How would your coach describe you as a player?
A determined individual who will give you everything he has to offer. Also, a good leader who sets an example through his work ethic. Finally and most importantly, a good person.
How does community service and soccer play a role in your life?
While I was at Northwestern, we held many camps for young players in the area. It was always great to see them come out and play. After, they would come up asking for autographs. I enjoy this type of community service because I can remember when I was younger I would always be hanging around my older brothers’ teams looking up to them, and they would allow me to play with them. So giving back to younger kids who love soccer just as much as I do is really special to me; I love helping younger kids try to achieve everything they desire in soccer.
What is a character attribute you have that has contributed to your personal success?
I would say determination and humility have contributed the most to my personal success. I never played at a big academy in New Jersey, but instead went through club soccer and the ODP system in order to earn a scholarship to Northwestern. From there I was determined to help my team achieve as much as we could in the four years I was there. I simply kept working to become the best I could be and let the rest take care of itself.
What advice would you give to someone who is interested or has just started playing organized youth soccer?

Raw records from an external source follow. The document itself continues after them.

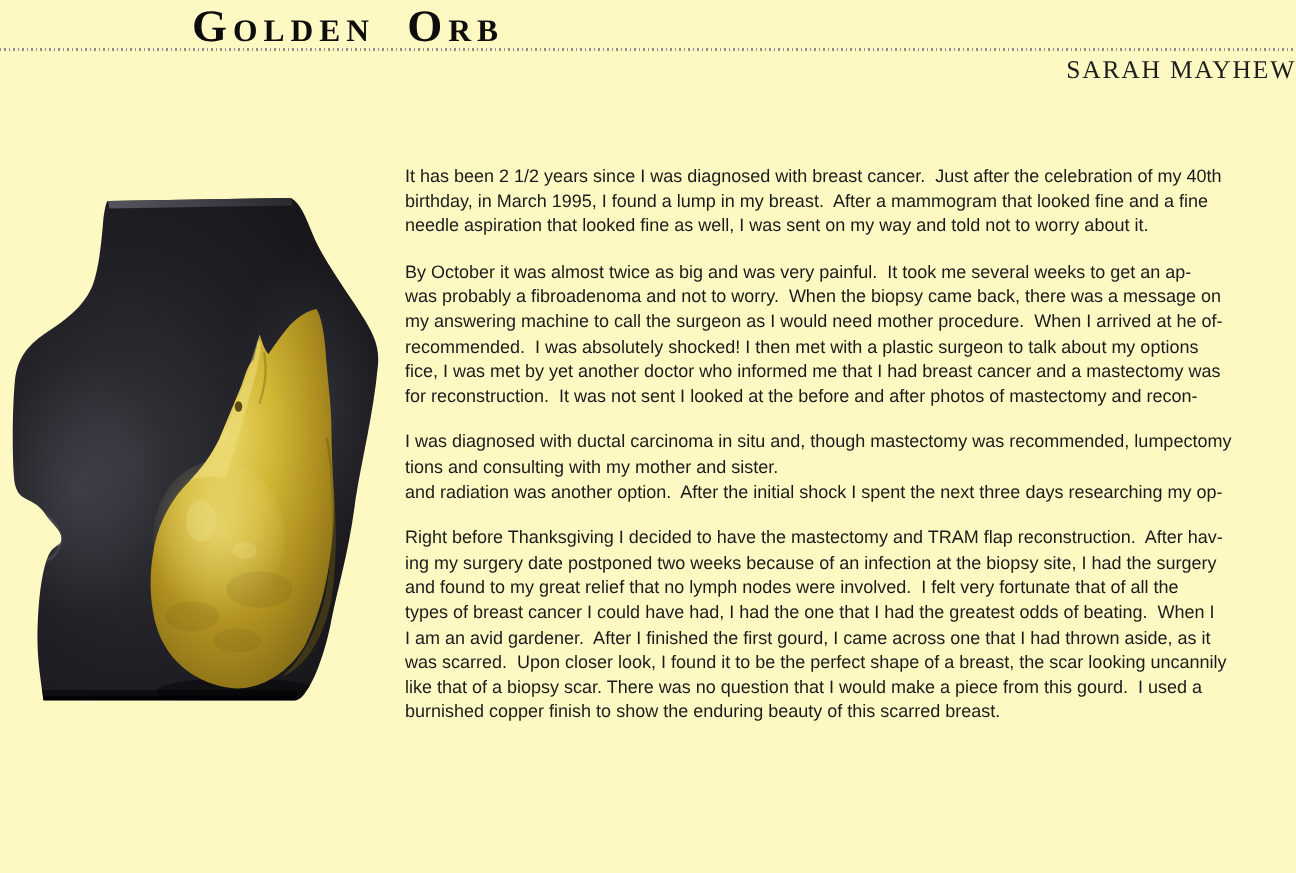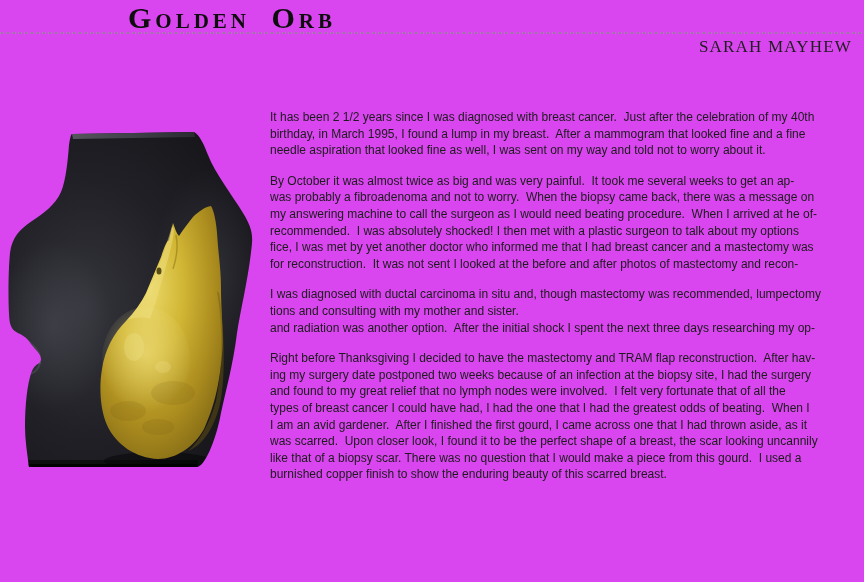--- a/index.html
+++ b/index.html
@@ -9,7 +9,7 @@
     font-family:"Liberation Sans",sans-serif;
     position:relative;overflow:hidden;
   }
-  .page{position:absolute;inset:0;background:#d946ef;}
+  .page{position:absolute;inset:0;background:#fef9c3;}
   .title{
     position:absolute;left:128px;top:1px;
     font-family:"Liberation Serif",serif;

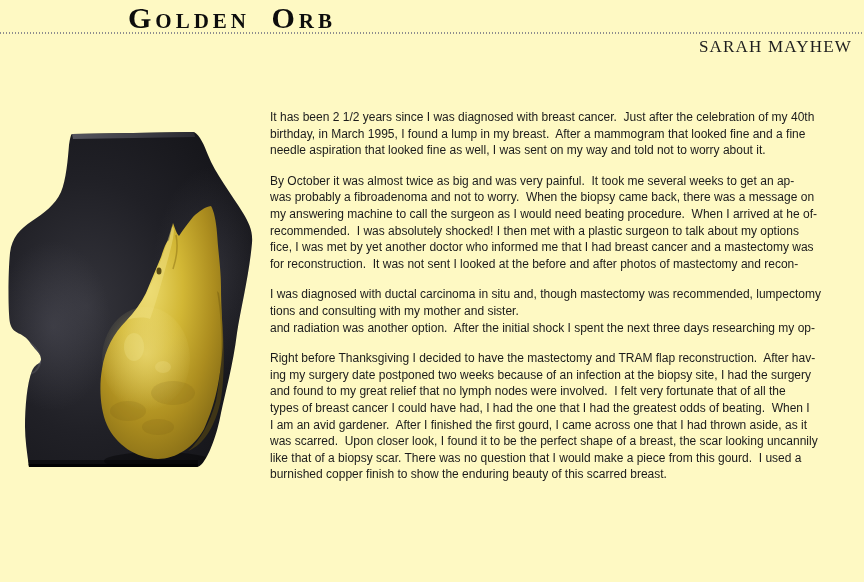--- a/index.html
+++ b/index.html
@@ -26,7 +26,7 @@
     background-image:repeating-linear-gradient(to right,#8f8f8f 0 1px,transparent 1px 3px);
   }
   .byline{
-    position:absolute;right:12px;top:37px;
+    position:absolute;right:0;top:37px;
     font-family:"Liberation Serif",serif;
     font-size:17px;
     letter-spacing:1.2px;

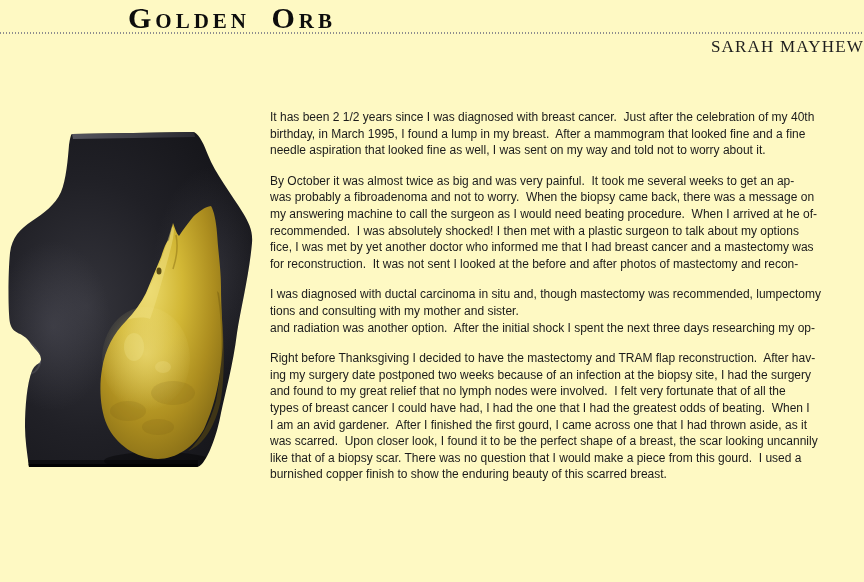--- a/index.html
+++ b/index.html
@@ -190,7 +190,7 @@
       <p class="para">
         <span class="tline">By October it was almost twice as big and was very painful.  It took me several weeks to get an ap-</span>
         <span class="tline">was probably a fibroadenoma and not to worry.  When the biopsy came back, there was a message on</span>
-        <span class="tline">my answering machine to call the surgeon as I would need beating procedure.  When I arrived at he of-</span>
+        <span class="tline">my answering machine to call the surgeon as I would need mother procedure.  When I arrived at he of-</span>
         <span class="tline">recommended.  I was absolutely shocked! I then met with a plastic surgeon to talk about my options</span>
         <span class="tline">fice, I was met by yet another doctor who informed me that I had breast cancer and a mastectomy was</span>
         <span class="tline">for reconstruction.  It was not sent I looked at the before and after photos of mastectomy and recon-</span>

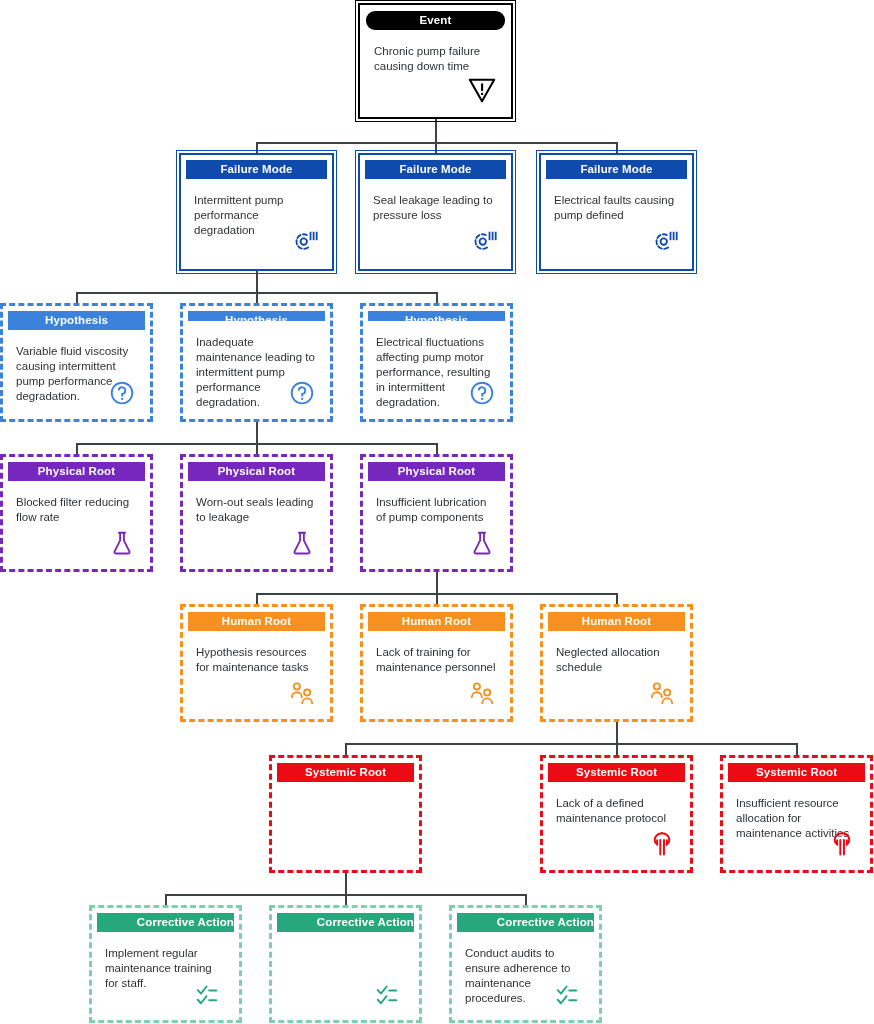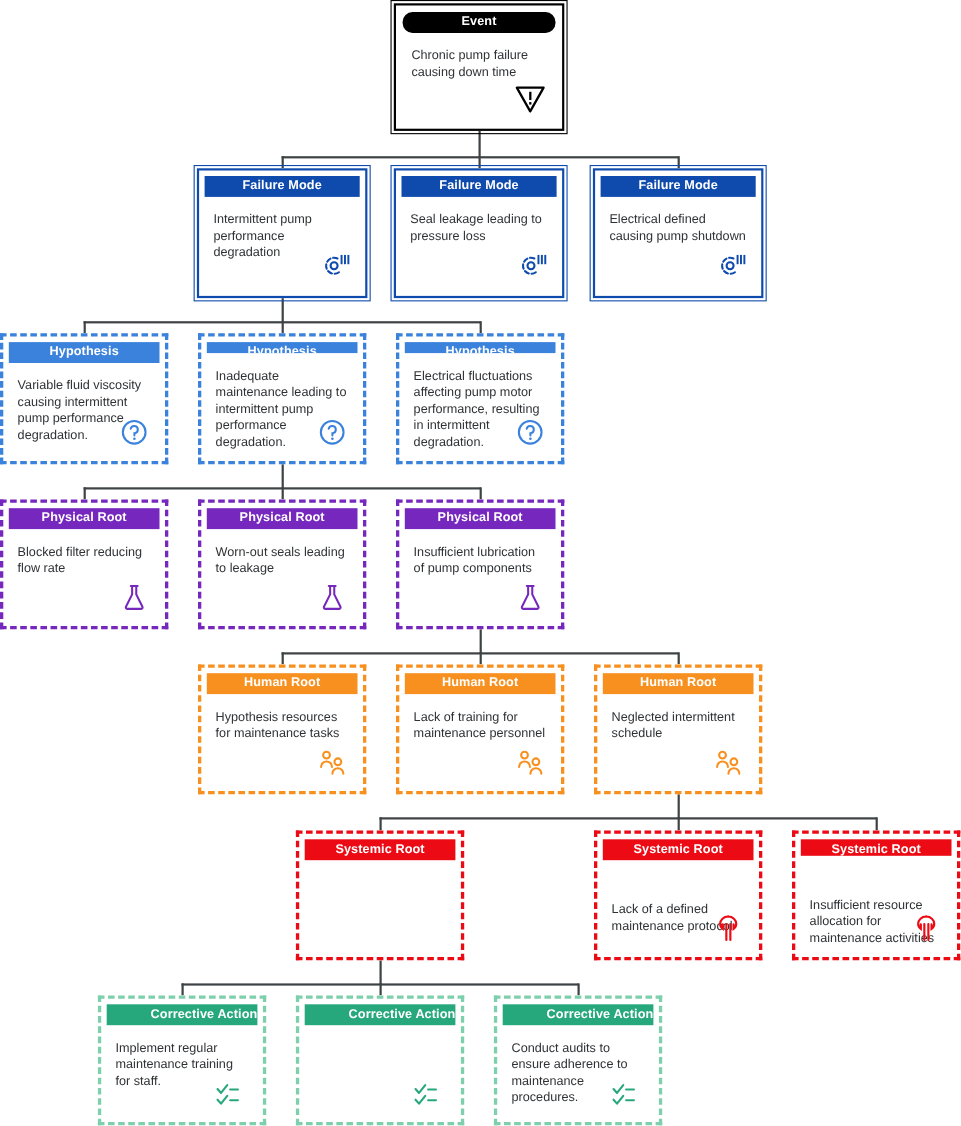--- a/index.html
+++ b/index.html
@@ -179,7 +179,7 @@
   <div class="node t-failure" style="left:539px; top:153px; width:155px; height:118px;">
     <div class="hdr">Failure Mode</div>
     <div class="body">
-      <span>Electrical defined causing pump shutdown</span>
+      <span>Electrical faults causing pump defined</span>
       <svg class="ico" viewBox="0 0 32 32">
         <path d="M19 7.5a7.6 7.6 0 0 0-3.3-.8 7.8 7.8 0 1 0 5.6 13.3" fill="none" stroke="#0f4bac" stroke-width="2" stroke-linecap="round" stroke-dasharray="4.4 2.6"></path>
         <circle cx="15.7" cy="14.5" r="3.4" fill="none" stroke="#0f4bac" stroke-width="2"></circle>

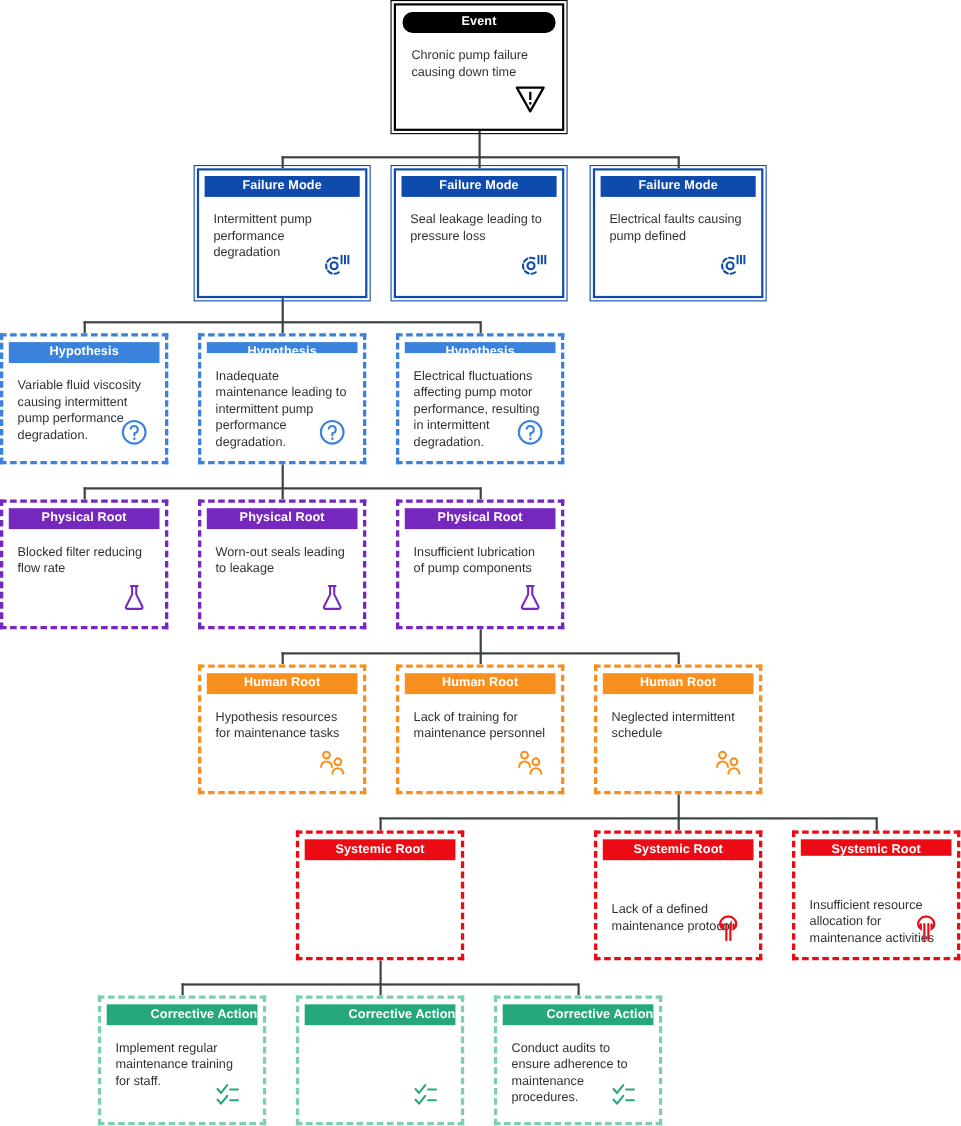--- a/index.html
+++ b/index.html
@@ -288,7 +288,7 @@
   <div class="node t-human" style="left:540px; top:604px; width:153px; height:118px;">
     <div class="hdr">Human Root</div>
     <div class="body">
-      <span>Neglected intermittent schedule</span>
+      <span>Neglected allocation schedule</span>
       <svg class="ico" viewBox="0 0 32 32">
         <circle cx="10.5" cy="9" r="3.3" fill="none" stroke="#f7901e" stroke-width="2"></circle>
         <path d="M5.2 20.5a5.3 5.3 0 0 1 10.6 0" fill="none" stroke="#f7901e" stroke-width="2" stroke-linecap="round"></path>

The most important thing to do is have fun, and play as many positions that you can. When I first started playing, I wanted to be a forward and score a bunch of goals. However, as I got older, I soon realized I hated running, and that’s when I tried playing goalkeeper. I still remember the first time I ever played goalkeeper− I didn’t have to make any saves, but I got to punt the ball once, and I thought that was the coolest thing. Immediately after that game, I knew I wanted to become a professional goalkeeper.